Constant Returns to Scale: denotes a case where a change in all inputs leads to a proportional change in output.

Increasing Returns to Scale "also called economies of scale":  denotes a case where a change in all imputs leads to a more than proportional change in outputs.

Decreasing Returns to scale "also called diseconomies of scales":  denotes a case where a change in all inputs leads to a less than proportional change in outputs. 

To complete your understanding of the concept of "Returns to and economies of Scale" please revise carefully the following link, and have a look at the following video.

Short Run Vs Long Run

The short run is the time period in which only the variable inputs can be changed. A firm may make decision ‘in the short run’ because its building lease runs for another year or two, or because its workers have a three-year labor contract. Workers may make decision in the short run because they have a fixed commitment, such as wanting to stay put until their children finish high school. Thus, most of the firm’s workers may accept a pay cut in the short run, but once their fixed commitments are gone, the long-run response may be very different. For some firms or individual the short run may be only a week or a month, while for others the short run may be years. The exact length of the short run depends on the length of the fixed commitments people face in a given situation.”

The long run is the time period in which anything can be changed, or in which individual and firms are fully able to respond to economic incentives and take advantage of economic opportunities. The long run has no specific time frame; it is simply the time period that is long enough to allow full response to changing incentives.

 Productivity: is a concept measuring the ratio of total output to a weighted average of inputs. Two important variants are:

labor productivity; which calculates the amount the amount of output per unit of labor.

Total factor production; which measures output per unit of total inputs (typically of capital and labor)

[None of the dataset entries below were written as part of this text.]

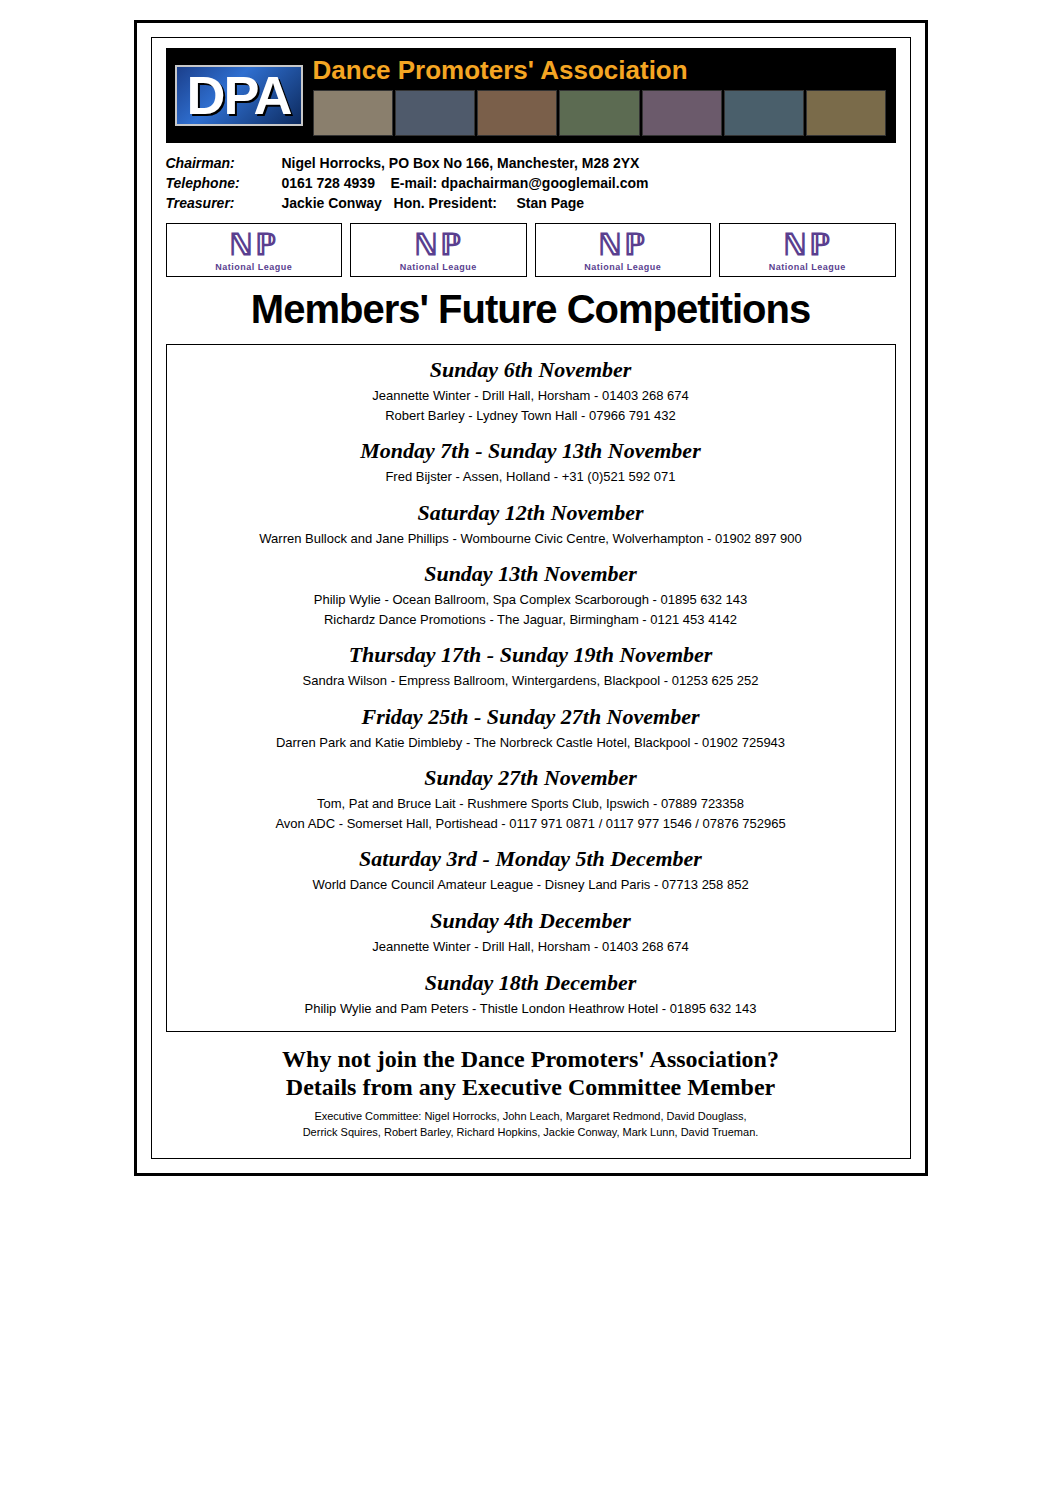DPA
Dance Promoters' Association
| Chairman: | Nigel Horrocks, PO Box No 166, Manchester, M28 2YX |
| Telephone: | 0161 728 4939 E-mail: dpachairman@googlemail.com |
| Treasurer: | Jackie Conway Hon. President: Stan Page |
ℕℙ
National League
ℕℙ
National League
ℕℙ
National League
ℕℙ
National League
Members' Future Competitions
Sunday 6th November
Jeannette Winter - Drill Hall, Horsham - 01403 268 674
Robert Barley - Lydney Town Hall - 07966 791 432
Monday 7th - Sunday 13th November
Fred Bijster - Assen, Holland - +31 (0)521 592 071
Saturday 12th November
Warren Bullock and Jane Phillips - Wombourne Civic Centre, Wolverhampton - 01902 897 900
Sunday 13th November
Philip Wylie - Ocean Ballroom, Spa Complex Scarborough - 01895 632 143
Richardz Dance Promotions - The Jaguar, Birmingham - 0121 453 4142
Thursday 17th - Sunday 19th November
Sandra Wilson - Empress Ballroom, Wintergardens, Blackpool - 01253 625 252
Friday 25th - Sunday 27th November
Darren Park and Katie Dimbleby - The Norbreck Castle Hotel, Blackpool - 01902 725943
Sunday 27th November
Tom, Pat and Bruce Lait - Rushmere Sports Club, Ipswich - 07889 723358
Avon ADC - Somerset Hall, Portishead - 0117 971 0871 / 0117 977 1546 / 07876 752965
Saturday 3rd - Monday 5th December
World Dance Council Amateur League - Disney Land Paris - 07713 258 852
Sunday 4th December
Jeannette Winter - Drill Hall, Horsham - 01403 268 674
Sunday 18th December
Philip Wylie and Pam Peters - Thistle London Heathrow Hotel - 01895 632 143
Why not join the Dance Promoters' Association?
Details from any Executive Committee Member
Executive Committee: Nigel Horrocks, John Leach, Margaret Redmond, David Douglass,
Derrick Squires, Robert Barley, Richard Hopkins, Jackie Conway, Mark Lunn, David Trueman.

Rup up your Ideas, by watching the video bellow: do not pay great attention to the theory of the firm, it's not on your syllabus.

The Nature of the Firm: 

Business firms are specialized organizations devoted to managing the process of production. Production is organized in firms because efficiency generally requieres large scale production, the rising of significant financial resources, and careful management and monitoring of ongoing activities.

There are three kinds of businesses in the US:  Individual or sole propriotorship, the partnership, the corporation. TO learn about these forms of businesses, please have a look at the video bellow; use the HQ.

Chapter 7:   Analysis of Costs

Fixed and Variable Costs

Total cost:

Total Cost = Fixed Costs + Variable Costs

Average Cost is the total cost devided by the number of units produced.

Average variable cost equals variable cost devided by the number of units produced

Average Fixed cost equals fixed cost devided by the number of units produced.

Marginal Cost:

Marginal Cost is the extra cost of production incurred in producing 1 extra unit of output.